Excerpted passage:
========================================
Here is ten things it’s safe to say no guy wants to here. Basically these are things not to say to guys from a guys perspective. Of course there is some different circumstances where these can be productive.

1. “I’m friends with all of my ex-boyfriends.”
That’s great. Maybe we can invite one of them out with us on Friday. Yeah, right. On one hand, guys want to be happy with this statement. After all, it’s comforting to know that when you decide you’re done with us, we can still have cappuccinos together occasionally. On the other hand, unless we are 100 percent sure of ourselves, most guys perceive another male as a threat, especially if at one time he was good enough to win you over. And what is with the “all of my ex-boyfriends”? Like, are we just going to be another in a long chain of leave-behinds?

2. “All my friends are guys”
Of course you can find a ton of guy friends, your hot and they like having options if the moon happens to align just right. Not too mention if helps their stock with other women to have a friends that are girls unfortunately it lowers your stock and tells the guy that you are not willing to share the limelight of life with other girls, AKA your self absorbed.

3. “You never bring me flowers/call me anymore/[fill in the blank].”
========================================
Objective 1:
List the quoted statements that serve as the numbered headings in the list of things not to say to guys.

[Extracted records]
========================================
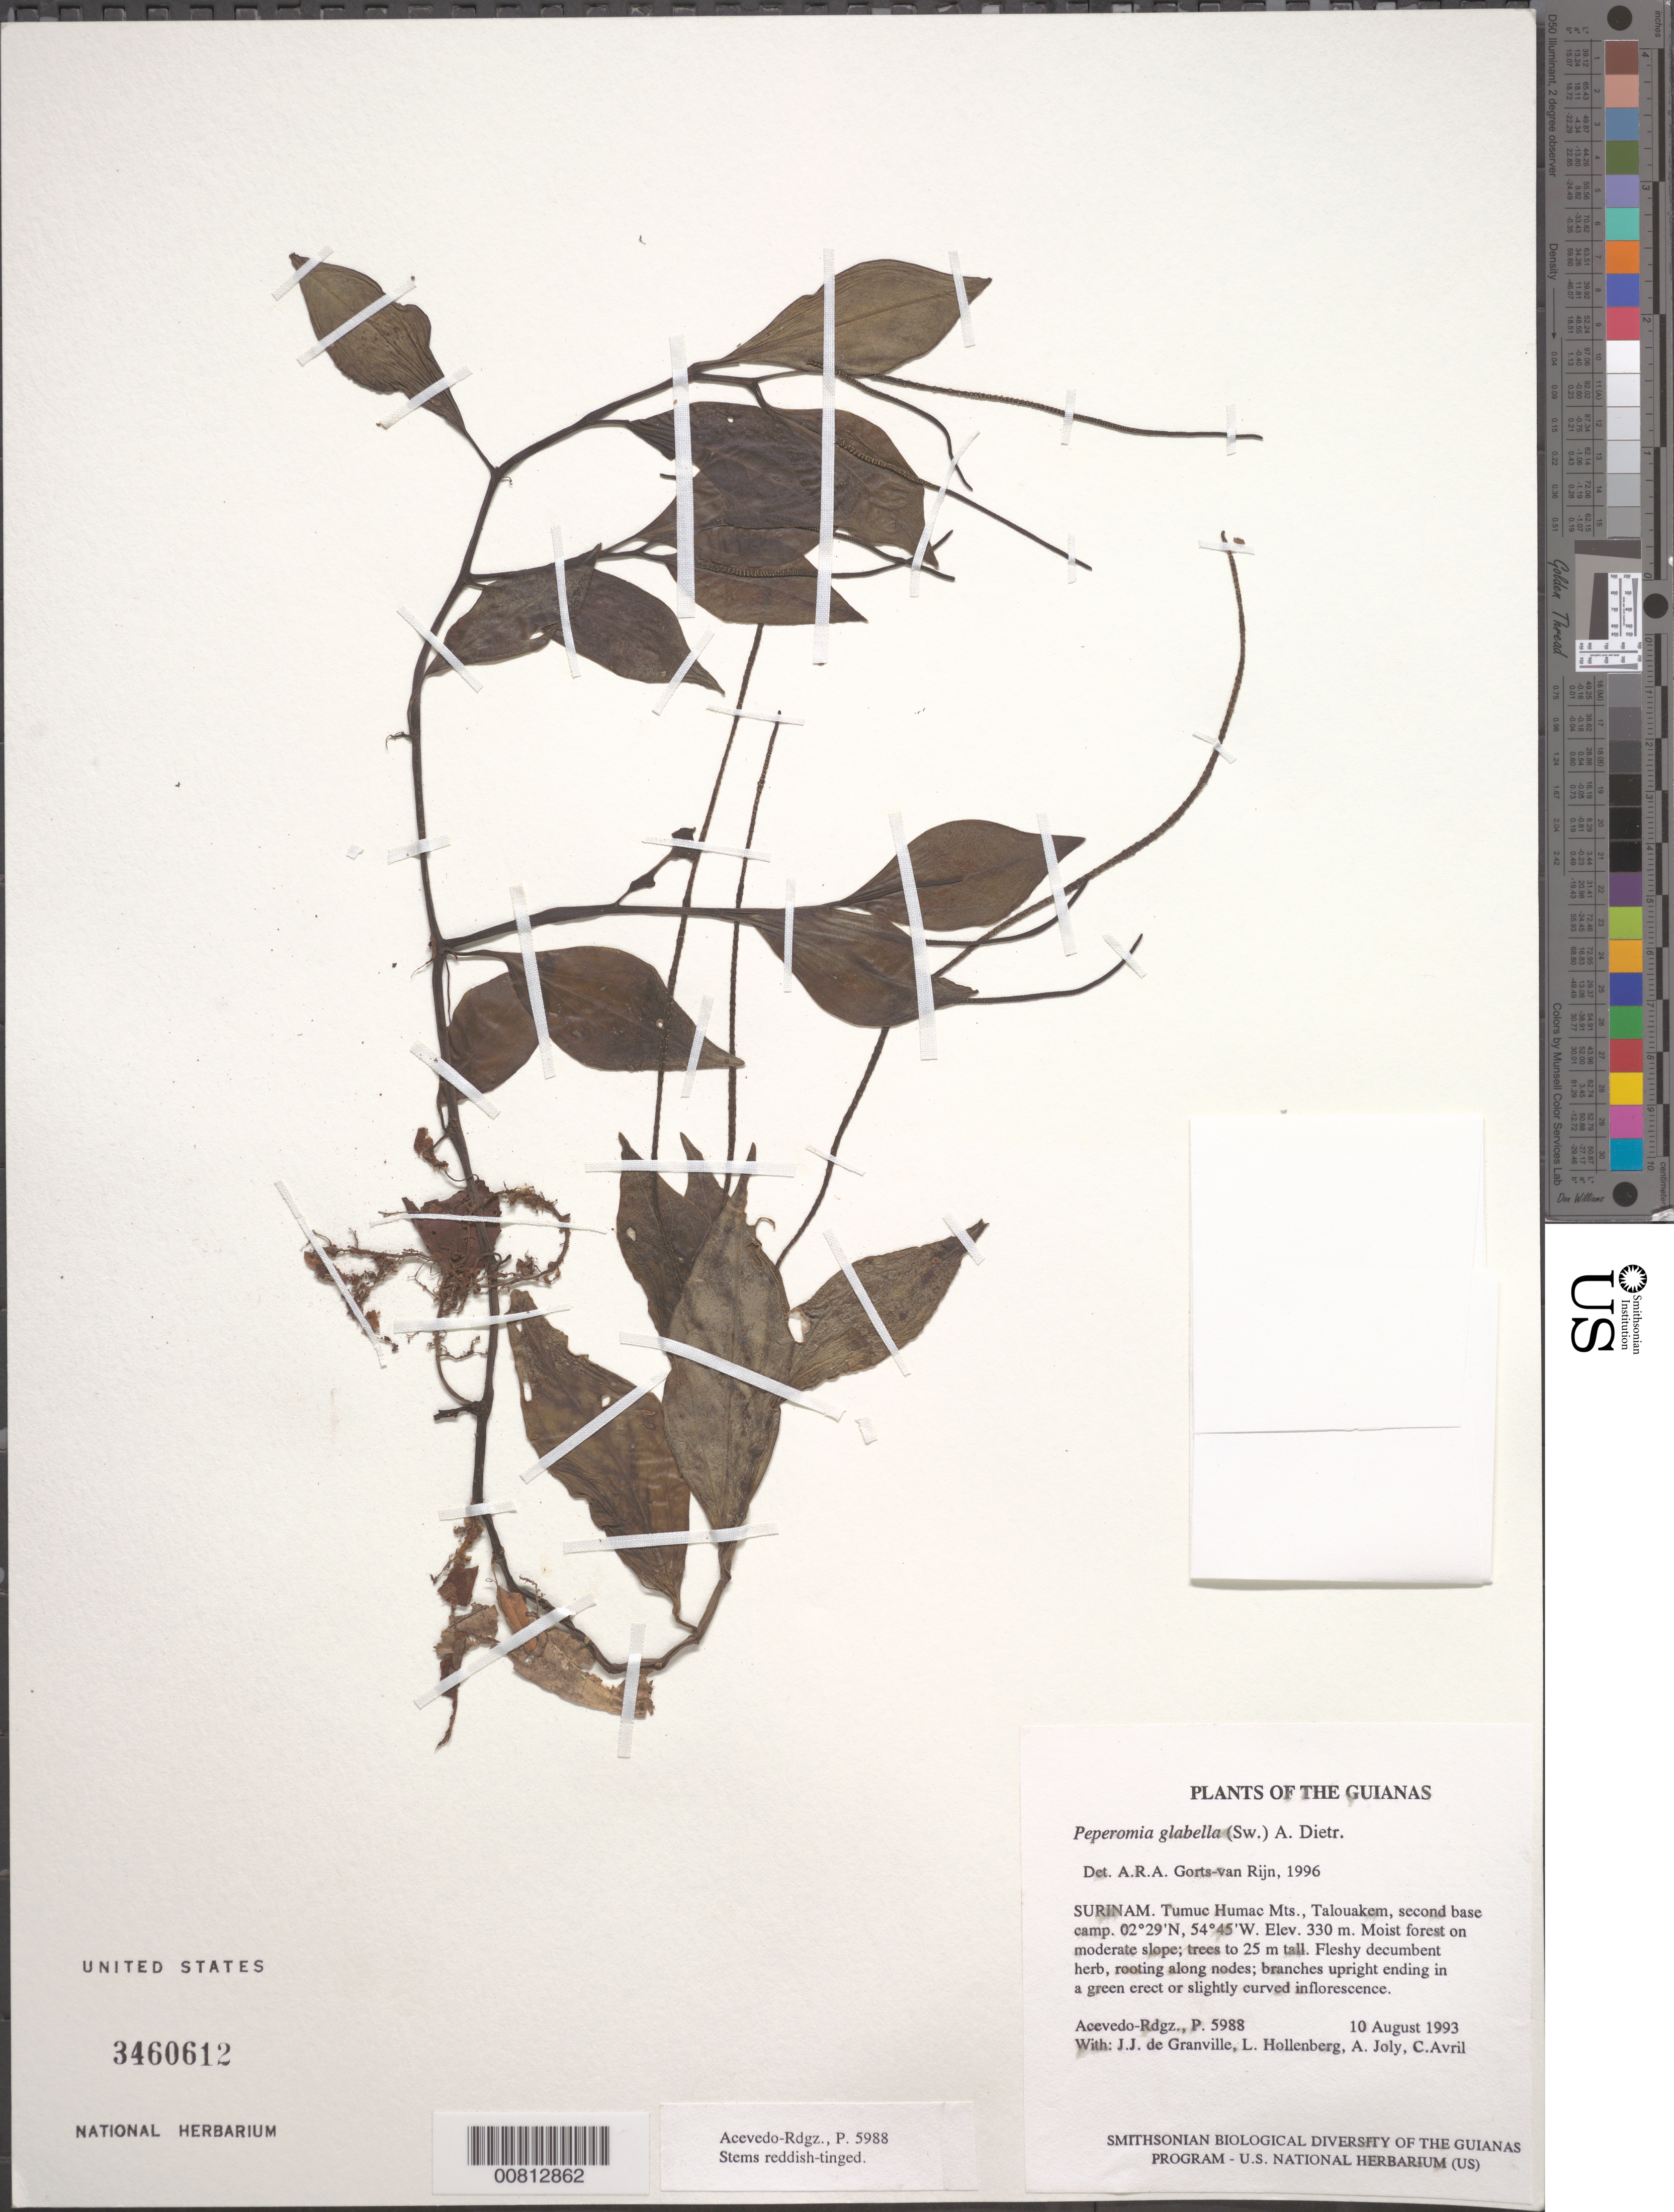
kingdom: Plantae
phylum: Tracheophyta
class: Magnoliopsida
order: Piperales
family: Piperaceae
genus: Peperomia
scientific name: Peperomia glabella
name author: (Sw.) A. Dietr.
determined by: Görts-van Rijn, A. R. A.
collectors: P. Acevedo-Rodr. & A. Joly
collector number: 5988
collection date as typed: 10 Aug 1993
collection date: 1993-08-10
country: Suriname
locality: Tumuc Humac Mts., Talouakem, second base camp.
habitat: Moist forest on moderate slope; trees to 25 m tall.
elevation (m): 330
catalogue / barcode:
========================================
Objective 2:
Print the lines of the entries from the one containing "collector number: 5988" down through the last line of the entries, inclusive.

Right answer 1:
“I’m friends with all of my ex-boyfriends.”
“All my friends are guys”
“You never bring me flowers/call me anymore/[fill in the blank].”

Right answer 2:
collector number: 5988
collection date as typed: 10 Aug 1993
collection date: 1993-08-10
country: Suriname
locality: Tumuc Humac Mts., Talouakem, second base camp.
habitat: Moist forest on moderate slope; trees to 25 m tall.
elevation (m): 330
catalogue / barcode:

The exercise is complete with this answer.